So...they were implemented in 2013, and effectively, FP+ was turned off at the start of 2020.
So we'll say 7 years.
Is it even possible that the $2 billion spent on that system has been made back over and above what the yearly revenue would have been anyways?
ETA: And even further...could it possibly have generated more than the $2 billion it cost over and above what the revenue would have been?
EDIT 2: Bear in mind...the revenue from WDW is the only revenue that can be considered...because this system was designed for and implemented at WDW.
This is going to be a long and winding post. I apologize in advance for those who feel like reading it.

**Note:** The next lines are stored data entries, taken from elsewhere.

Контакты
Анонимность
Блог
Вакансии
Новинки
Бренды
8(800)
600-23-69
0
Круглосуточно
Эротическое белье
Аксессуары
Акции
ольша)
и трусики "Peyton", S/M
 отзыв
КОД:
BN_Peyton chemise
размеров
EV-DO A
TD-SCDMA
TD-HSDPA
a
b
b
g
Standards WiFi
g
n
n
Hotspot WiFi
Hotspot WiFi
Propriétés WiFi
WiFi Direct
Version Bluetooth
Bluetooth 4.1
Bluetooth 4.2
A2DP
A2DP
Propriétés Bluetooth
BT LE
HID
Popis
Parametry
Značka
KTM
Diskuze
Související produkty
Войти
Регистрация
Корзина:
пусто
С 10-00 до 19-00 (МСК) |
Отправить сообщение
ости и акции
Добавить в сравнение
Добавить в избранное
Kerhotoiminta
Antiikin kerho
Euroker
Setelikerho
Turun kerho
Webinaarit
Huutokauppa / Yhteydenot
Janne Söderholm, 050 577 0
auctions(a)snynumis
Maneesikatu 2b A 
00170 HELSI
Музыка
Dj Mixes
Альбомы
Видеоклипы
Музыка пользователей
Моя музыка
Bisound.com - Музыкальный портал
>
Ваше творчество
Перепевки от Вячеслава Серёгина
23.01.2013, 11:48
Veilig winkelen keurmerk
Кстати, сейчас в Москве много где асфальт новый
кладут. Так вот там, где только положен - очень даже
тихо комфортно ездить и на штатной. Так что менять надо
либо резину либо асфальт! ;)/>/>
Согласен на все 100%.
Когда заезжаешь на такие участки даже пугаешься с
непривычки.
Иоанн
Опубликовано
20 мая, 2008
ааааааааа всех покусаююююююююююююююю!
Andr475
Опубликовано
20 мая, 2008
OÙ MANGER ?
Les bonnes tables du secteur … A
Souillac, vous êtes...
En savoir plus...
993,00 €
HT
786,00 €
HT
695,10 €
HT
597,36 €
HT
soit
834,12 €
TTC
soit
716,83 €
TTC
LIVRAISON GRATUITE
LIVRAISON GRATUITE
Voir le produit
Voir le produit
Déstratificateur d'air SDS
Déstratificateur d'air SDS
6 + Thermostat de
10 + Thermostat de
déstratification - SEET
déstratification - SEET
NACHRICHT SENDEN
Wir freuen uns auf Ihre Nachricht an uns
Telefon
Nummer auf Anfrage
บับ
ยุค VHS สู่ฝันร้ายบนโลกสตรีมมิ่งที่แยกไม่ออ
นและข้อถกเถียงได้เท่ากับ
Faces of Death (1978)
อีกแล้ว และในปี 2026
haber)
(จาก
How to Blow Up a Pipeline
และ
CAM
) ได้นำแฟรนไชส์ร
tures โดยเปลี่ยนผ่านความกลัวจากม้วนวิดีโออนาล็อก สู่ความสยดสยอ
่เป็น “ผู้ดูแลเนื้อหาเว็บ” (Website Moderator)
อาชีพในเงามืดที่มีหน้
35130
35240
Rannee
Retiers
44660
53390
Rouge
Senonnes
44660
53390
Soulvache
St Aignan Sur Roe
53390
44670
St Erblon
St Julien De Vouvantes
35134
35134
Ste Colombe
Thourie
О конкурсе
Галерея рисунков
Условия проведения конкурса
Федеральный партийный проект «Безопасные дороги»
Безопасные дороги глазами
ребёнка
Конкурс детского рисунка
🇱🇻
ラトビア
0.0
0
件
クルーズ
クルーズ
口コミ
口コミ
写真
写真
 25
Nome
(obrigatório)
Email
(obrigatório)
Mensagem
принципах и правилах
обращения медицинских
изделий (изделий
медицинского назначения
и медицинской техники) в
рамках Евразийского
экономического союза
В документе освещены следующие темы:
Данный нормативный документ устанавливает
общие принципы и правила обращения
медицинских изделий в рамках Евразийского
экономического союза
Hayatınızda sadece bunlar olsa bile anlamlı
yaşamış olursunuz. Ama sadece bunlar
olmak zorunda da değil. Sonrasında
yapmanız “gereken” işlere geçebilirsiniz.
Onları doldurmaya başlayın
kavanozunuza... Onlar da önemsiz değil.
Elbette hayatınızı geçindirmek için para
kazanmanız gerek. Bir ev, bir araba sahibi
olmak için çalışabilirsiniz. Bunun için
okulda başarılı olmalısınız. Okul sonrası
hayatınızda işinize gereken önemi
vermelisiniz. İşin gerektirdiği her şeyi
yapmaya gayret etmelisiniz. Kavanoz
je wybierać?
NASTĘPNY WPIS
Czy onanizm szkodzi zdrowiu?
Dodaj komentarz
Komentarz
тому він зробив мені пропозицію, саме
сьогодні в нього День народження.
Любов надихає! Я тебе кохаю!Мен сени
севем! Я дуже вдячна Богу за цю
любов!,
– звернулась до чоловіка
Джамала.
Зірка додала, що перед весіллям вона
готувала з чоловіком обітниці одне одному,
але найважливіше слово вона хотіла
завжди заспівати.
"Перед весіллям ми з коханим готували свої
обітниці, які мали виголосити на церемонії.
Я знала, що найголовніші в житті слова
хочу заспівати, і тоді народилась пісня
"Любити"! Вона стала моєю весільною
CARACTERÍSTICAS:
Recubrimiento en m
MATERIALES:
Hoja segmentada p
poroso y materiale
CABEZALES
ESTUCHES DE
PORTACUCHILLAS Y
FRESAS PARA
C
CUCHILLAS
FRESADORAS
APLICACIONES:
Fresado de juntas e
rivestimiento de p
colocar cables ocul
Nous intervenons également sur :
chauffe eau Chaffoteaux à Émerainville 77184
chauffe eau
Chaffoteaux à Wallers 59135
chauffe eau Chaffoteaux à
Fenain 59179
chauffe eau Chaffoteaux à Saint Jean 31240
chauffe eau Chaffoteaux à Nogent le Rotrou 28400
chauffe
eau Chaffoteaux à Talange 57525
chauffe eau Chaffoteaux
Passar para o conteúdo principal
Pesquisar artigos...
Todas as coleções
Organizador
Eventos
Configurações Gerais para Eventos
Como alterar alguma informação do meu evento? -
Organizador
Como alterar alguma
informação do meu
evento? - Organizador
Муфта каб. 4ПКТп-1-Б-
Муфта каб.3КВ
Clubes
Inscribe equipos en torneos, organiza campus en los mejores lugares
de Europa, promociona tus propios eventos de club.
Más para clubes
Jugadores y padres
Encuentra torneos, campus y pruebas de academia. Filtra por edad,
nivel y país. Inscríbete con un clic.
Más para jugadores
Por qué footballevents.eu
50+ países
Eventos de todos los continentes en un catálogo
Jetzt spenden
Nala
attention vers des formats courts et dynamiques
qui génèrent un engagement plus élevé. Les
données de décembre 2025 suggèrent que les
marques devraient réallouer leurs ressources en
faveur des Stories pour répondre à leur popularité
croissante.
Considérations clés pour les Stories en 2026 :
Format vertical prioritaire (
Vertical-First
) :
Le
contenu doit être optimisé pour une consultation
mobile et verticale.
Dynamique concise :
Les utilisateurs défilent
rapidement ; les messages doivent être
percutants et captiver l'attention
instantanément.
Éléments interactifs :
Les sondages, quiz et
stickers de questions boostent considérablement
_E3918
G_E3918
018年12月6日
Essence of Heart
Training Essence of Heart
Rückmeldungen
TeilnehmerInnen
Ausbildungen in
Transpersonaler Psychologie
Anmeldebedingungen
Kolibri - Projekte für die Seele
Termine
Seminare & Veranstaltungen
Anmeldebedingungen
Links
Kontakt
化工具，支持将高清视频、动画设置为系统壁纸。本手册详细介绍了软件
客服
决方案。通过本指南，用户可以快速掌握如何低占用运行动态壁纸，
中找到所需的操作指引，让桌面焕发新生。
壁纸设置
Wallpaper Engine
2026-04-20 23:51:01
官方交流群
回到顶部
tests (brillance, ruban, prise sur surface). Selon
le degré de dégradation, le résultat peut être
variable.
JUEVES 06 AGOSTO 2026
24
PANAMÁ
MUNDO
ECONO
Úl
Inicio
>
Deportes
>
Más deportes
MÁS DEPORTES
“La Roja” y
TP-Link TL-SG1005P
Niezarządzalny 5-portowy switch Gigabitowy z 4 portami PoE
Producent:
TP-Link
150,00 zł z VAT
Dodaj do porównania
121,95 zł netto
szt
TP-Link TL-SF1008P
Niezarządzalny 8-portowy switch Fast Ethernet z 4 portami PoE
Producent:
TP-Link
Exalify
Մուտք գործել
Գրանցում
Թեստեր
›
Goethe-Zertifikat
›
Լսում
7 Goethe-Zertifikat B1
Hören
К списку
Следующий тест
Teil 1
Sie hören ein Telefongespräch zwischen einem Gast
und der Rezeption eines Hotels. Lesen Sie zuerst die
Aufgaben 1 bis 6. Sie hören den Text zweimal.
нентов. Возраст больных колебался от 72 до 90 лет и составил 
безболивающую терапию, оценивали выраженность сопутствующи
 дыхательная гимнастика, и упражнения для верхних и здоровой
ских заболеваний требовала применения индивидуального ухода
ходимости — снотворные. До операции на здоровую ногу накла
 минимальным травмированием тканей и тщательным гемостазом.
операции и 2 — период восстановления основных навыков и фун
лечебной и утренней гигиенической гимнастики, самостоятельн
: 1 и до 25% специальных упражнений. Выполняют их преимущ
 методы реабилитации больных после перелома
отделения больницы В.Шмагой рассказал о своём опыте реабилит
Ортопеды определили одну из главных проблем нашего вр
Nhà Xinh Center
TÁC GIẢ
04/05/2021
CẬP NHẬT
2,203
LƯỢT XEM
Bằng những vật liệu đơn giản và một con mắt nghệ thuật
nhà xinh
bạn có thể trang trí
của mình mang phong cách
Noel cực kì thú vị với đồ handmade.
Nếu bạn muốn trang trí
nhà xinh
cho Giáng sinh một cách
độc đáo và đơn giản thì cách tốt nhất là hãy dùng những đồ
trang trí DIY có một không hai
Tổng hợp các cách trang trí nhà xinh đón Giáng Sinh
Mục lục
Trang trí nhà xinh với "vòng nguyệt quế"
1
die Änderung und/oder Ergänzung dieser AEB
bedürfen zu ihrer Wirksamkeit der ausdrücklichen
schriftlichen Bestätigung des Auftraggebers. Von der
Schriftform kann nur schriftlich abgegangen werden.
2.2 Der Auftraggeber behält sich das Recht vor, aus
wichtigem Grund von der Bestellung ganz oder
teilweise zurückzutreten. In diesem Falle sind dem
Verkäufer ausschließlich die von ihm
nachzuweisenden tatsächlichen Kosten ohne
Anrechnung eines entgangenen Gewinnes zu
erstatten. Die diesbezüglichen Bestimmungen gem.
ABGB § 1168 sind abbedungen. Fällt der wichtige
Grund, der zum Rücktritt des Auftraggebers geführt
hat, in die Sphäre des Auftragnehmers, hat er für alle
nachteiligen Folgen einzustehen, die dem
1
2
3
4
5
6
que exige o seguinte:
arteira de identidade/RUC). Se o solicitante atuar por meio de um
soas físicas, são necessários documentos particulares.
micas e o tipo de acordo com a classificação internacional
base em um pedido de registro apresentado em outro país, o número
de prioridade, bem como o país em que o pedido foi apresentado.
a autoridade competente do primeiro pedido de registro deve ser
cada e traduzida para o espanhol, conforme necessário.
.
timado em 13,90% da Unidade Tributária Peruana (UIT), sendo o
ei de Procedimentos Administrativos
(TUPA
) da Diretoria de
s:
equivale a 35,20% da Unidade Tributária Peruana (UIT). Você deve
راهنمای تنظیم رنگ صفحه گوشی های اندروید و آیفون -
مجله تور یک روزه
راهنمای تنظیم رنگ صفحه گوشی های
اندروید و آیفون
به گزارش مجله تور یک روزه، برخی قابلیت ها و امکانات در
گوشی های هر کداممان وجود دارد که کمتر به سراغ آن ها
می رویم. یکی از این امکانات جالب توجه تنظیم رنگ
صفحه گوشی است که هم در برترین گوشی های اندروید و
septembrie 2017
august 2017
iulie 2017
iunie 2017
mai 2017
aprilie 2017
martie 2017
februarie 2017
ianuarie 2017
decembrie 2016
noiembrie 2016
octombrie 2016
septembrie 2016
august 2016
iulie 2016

It's a question of value, as you'd have to sum up all the direct spending as well as the data mining. So there is the direct purchase of magic bands, in which they certainly made money over the minute cost of them. I will consider that amount negligible. The things that are much harder to sum up are the increases in Dining plan usage, and increases in guest spending per capita relative to the before times.
It's a different kind of bubble economy for Disney. They built a bubble an convinced us it was better to just stay in it. While in the bubble we paid for everything with a tap of the wrist instead of pulling out cards or cash for every expenditure. For a while you didn't have to figure out gratuities and could just overspend on dining plans when you normally wouldn't order appetizers and multiple snacks a day.
This is all real money, and a lot of it, but I can't give a number without spending weeks going through financial discloures and park attendance estimates to still be guessing.
As for the next thing, IMO the biggest value is information they were able to use on guest behavior across the parks, hotels, and DS. Fastpass letting in the vast majority of riders gives much more accurate data on ride waits and capacity/distribution than checking the number on the turnstiles every now and then. Linking guest behavior based on food/beverage purchases. Adding extra hour events to the morning and night and figuring out which guests would purchase them, based on various attributes stored on file (AP, DVC, state/region, Annual Salary, etc). They mix together your activity with the voluntary survey data and they know better what you'll be willing to pay for than you do before you get there. And then you get emails about the events you might want to pay for weeks ahead of your visit!
EMH used to be free, but suddenly you have EMM and DAH doubling your park ticket price when you already paid. Not double for AP since they are fixed cost, but those people used to be only worth food/bev/merch money in the parks and now you can hit them for another $100+ per trip to get on attractions at a time the park used to be open anyway.
If anybody has stats on what they pull in for DAH and EMM annually I'd count all of that. The parties existed before so I'll leave them alone, but they used all that survey and purchase data to figure out how many people they could jam in before people would blow it up on social media.
I think that data would be invaluable to the company in the long term and possibly worth the full cost of MyMagic/FP. But let us not forget how it allowed them to push people into attractions that previously had low waits so they didn't have to invest in more headline attractions. They've underinvested in attractions to the tune of at least a billion dollars since 2013, right?
So again it's how do you value each piece of the puzzle. They had to spend the money anyway, and pitched it as people spending more on food and merch. I think people did, but certainly not to the tune of 2 billion dollars. That was never the real purpose anyway though. I believe as many do that it was short sighted not to just suck up the cost of the data mining operation and keep building, but if the goal was to keep pushing up the stock price until the CEO retired, then the goal was met.